Years later, Riggan is fighting for relevance. One major stumbling block (and there are many) is his confusion over what relevance might mean. Most conventionally, Riggan imagines it would mean being recognized as a serious, legitimate actor. To that end, he’s written, directed, and financed a Broadway adaptation of Raymond Carver’s What We Talk About When We Talk About Love, in which he’s also starring. No surprise, his notion seems old-fashioned to his daughter and personal assistant Sam (Emma Stone), who’s convinced that social media convey relevance.
Yet another opinion is offered by Riggan’s old superhero character, manifesting as a voice in his head and occasionally in physical form (unseen by anyone else). In a deep Christian Bale-lie Batman growl, Birdman berates Riggan for straining to prove himself by trotting the boards. Even as Riggan argues with himself, those around him tend not to notice because, well, everyone knows actors are crazy. For us though, Riggan’s internal debates with his selves are visible, beginning with a scene at film’s start, where he’s floating in a lotus position in his dressing room, able to move objects with a flick of his finger.
This serenity gives way almost immediately to a helter-skelter of backstage chaos. The Carver play is just about to start previews when Riggan’s costar is beaned on the head by a stage light. As luck would have it, renowned stage actor Mike (Edward Norton) is available to step in, since he’s dating one of the female leads, Lesley (Naomi Watts), and has been running lines with her.
Right away, however, Riggan finds his new costar’s Stanislavski Method-isms gruelingly irritating: Mike complains the prop gun looks too fake to scare his character, he needs real gin in his glass on stage as well as a tanning bed to get into character. The results of Mike’s shenanigans are unpredictable and often electrifying: Norton seems energized here, as wiry and ready to go as the film’s terrifically off-kilter, percussive score, all free-jazz rolls and break-beat syncopations with the occasional instrumental soar.
At first, it seems like Alejandro González Iñárritu and fellow screenwriters Alexander Dinelaris, Nicolás Giacobone, and Armando Bohave have cooked up a battle of wills between Mike and Riggan, inspiring tremendous performances, as in the director’s Babel and 21 Grams. As such, Birdman works fantastically for a time, the focus on the actors apparently underscored by the film’s apparent-single-take trick. The two men curse and shred each other in skirmish after skirmish, the camera jutting in on their furious faces as they debate the nature of truth in acting and life (with each position as hypocritical and self-serving as you might expect). During these moments and others, Emmanuel Lubezki’s mostly handheld cinematography remains at once energetic and gorgeous, a rare combination that gives this guerrilla operation a lacquering of observable respectability.

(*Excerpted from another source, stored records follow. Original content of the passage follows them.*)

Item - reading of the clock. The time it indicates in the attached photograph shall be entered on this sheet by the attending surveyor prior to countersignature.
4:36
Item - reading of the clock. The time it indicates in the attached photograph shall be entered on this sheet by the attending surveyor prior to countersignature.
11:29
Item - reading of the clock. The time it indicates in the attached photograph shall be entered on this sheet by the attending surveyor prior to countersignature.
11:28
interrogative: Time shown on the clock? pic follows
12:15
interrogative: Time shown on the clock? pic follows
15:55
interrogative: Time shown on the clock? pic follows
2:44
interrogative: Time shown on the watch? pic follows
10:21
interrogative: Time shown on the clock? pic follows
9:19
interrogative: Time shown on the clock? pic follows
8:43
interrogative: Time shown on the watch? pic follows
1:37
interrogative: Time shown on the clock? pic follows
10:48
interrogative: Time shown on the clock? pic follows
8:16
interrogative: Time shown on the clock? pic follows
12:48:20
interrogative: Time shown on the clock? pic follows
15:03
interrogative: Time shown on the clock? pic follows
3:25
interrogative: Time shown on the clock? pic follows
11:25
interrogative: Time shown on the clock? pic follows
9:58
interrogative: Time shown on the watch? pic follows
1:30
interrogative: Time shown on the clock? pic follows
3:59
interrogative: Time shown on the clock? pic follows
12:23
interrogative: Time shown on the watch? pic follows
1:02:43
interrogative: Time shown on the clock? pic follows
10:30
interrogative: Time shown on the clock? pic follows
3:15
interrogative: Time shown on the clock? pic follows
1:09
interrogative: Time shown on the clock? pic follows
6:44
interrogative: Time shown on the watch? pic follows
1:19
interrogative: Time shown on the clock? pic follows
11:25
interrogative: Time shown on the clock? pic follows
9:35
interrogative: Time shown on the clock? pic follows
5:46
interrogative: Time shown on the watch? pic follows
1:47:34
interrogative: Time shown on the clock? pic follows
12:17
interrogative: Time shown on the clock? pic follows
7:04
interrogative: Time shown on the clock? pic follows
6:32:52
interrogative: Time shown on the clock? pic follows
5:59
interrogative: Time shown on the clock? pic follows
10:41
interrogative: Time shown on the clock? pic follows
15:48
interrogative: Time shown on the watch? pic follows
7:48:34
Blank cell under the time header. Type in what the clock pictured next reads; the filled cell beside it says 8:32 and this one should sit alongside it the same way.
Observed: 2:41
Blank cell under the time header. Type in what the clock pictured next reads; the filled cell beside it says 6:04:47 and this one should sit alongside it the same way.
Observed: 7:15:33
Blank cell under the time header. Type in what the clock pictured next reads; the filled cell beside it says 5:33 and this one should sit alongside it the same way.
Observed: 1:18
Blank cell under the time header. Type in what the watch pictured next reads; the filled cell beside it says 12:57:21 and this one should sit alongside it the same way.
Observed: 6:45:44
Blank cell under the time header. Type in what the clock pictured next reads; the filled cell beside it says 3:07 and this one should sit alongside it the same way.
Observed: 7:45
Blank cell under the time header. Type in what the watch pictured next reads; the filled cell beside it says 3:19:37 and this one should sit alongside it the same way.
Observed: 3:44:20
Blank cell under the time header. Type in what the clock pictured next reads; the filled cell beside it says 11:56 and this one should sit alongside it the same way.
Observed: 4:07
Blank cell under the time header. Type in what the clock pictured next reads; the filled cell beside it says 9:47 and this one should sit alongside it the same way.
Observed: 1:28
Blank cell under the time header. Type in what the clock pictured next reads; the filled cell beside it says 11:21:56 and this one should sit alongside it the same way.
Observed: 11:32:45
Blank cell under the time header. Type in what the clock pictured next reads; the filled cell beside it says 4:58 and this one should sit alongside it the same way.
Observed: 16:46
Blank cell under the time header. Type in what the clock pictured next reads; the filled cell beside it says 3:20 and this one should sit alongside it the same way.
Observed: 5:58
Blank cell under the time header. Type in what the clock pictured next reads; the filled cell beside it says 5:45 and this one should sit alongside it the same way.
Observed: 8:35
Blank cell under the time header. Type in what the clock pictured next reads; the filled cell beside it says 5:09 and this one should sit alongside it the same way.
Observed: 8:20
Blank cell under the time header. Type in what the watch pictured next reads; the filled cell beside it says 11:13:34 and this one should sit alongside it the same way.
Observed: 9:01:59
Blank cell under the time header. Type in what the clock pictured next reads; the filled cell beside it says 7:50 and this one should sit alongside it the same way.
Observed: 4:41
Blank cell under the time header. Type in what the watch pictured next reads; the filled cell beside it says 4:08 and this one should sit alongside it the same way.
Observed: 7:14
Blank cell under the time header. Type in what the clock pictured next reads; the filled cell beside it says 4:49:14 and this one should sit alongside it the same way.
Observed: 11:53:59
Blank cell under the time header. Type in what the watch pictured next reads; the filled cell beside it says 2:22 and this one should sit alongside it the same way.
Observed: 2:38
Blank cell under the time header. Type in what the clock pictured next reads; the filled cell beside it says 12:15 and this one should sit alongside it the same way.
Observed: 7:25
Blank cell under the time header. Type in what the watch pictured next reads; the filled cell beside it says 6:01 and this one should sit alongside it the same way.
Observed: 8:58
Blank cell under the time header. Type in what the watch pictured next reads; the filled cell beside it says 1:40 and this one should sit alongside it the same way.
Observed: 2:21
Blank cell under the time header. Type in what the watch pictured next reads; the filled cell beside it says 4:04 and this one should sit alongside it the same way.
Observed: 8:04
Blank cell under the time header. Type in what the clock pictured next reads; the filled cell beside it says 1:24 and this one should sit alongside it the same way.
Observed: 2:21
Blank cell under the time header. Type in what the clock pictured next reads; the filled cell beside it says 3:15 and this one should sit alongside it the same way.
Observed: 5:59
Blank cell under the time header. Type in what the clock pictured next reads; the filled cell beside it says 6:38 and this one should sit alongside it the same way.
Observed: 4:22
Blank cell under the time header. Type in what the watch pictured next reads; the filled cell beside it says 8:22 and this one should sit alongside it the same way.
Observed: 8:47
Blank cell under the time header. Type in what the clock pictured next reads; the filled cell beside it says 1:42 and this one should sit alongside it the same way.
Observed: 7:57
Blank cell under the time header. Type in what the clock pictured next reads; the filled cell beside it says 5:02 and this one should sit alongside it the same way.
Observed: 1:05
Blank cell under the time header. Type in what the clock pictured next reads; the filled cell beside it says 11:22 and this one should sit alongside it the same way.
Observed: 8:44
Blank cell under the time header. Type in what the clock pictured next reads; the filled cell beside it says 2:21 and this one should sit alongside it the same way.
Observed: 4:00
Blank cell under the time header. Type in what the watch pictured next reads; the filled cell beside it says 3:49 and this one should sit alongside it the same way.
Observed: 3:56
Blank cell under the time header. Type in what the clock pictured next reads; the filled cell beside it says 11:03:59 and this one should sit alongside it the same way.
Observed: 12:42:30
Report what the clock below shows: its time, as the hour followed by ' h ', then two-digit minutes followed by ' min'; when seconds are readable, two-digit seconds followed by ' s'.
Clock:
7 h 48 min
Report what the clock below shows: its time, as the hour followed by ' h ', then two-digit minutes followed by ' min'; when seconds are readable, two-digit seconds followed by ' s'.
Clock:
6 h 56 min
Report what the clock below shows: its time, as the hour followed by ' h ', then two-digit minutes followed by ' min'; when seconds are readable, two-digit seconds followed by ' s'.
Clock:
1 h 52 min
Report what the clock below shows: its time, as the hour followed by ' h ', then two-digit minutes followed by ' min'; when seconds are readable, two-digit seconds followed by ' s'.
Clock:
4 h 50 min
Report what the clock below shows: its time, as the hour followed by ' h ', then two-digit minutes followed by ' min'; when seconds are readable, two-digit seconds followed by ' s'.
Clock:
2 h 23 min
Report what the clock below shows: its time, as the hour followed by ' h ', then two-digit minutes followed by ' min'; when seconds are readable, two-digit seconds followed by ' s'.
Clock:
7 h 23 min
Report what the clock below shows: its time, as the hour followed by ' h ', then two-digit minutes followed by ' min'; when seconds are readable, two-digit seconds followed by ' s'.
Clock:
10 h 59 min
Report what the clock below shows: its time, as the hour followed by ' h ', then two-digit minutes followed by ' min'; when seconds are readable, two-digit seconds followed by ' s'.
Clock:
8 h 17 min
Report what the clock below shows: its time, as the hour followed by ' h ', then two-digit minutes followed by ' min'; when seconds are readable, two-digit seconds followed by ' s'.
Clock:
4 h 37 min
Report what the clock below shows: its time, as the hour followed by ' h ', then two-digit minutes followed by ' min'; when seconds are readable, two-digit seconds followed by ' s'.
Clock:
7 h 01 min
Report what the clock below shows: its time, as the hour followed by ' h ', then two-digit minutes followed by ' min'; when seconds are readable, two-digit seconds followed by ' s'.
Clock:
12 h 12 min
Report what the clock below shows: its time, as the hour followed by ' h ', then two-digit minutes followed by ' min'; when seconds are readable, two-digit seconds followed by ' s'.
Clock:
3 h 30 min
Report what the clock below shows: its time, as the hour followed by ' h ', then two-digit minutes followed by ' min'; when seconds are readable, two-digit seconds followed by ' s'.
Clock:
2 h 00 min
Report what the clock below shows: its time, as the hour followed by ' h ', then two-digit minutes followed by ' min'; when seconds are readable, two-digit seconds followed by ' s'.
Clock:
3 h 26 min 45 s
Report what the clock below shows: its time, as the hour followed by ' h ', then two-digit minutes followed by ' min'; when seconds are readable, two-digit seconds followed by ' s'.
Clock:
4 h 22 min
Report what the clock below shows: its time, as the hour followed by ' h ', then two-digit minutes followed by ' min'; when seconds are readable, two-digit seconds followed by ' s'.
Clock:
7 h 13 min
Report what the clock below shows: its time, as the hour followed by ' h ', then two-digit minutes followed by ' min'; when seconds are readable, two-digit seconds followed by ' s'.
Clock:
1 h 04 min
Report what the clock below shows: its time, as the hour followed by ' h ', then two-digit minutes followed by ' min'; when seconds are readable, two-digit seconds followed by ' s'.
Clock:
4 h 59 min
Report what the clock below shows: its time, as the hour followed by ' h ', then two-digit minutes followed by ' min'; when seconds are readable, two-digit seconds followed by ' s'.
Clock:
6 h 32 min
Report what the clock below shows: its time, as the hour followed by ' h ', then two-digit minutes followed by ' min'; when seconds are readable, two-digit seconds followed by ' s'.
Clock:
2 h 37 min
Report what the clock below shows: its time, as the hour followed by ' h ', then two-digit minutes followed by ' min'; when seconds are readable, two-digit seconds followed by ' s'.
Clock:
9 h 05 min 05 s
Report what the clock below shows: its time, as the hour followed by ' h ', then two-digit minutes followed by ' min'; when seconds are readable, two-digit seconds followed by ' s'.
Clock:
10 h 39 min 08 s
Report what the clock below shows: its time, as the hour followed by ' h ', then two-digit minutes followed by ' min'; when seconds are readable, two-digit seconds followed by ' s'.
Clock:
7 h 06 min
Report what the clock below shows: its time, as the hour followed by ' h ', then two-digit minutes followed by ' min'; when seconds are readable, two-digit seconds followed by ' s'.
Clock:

Birdman‘s audacious dynamic changes, though, when the plot pushes Mike to the side to focus on Riggan’s other conflicts. Several set pieces stand out, particularly a face-to-face blowout between Riggan and the all-important New York Times theater critic (a fiercely acerbic Lindsay Duncan), incensed that a Broadway stage that might have employed trained stage performers is instead hosting a make-believe actor, a celebrity. As Riggan’s fantasy interludes pick up speed and force, the film’s point of view both sharpens and darkens. The satirical drubbing of Mike’s Method pretensions and real-life fakery is near-continuous, but Birdman‘s most lethal venom is directed at the “apocalyptic porn” ladled out by Hollywood rather than the actors who are just trying to find their way and leaving their blood on the stage.
This focus doesn’t mean the film ignores its own stunt casting, recognizing but hardly showcasing Keaton’s past as a two-time cinematic Batman. As Riggan’s meltdowns and comic humiliations (one most obvious instance being his run through a crowded Times Square in only his underwear) become increasingly intense, we’re reminded less of the Caped Crusader than Keaton’s rattled everyman roles in family comedies by Ron Howard and John Hughes, a guy just trying to keep his head above water. But for all Riggan’s seeming ordinariness, he yet compels our attention, much as he does the Broadway audience watching his sweaty, sometimes brilliant stabs at what he believes to be truth. We find it difficult to turn away, even if we’re not entirely clear what’s relevant, or what that might mean.